### TASK STATEMENT
Would you restate, exactly as they appear, the lines from the one containing "1 mois avant" through the end of the data below?

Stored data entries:
[Start of Attachment]
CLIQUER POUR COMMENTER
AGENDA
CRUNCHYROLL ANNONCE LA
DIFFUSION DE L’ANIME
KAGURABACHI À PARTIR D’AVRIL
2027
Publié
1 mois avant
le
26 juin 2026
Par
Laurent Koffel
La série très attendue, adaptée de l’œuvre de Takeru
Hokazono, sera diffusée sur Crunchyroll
[End of Attachment]
### RESULT OF THE TASK
1 mois avant
le
26 juin 2026
Par
Laurent Koffel
La série très attendue, adaptée de l’œuvre de Takeru
Hokazono, sera diffusée sur Crunchyroll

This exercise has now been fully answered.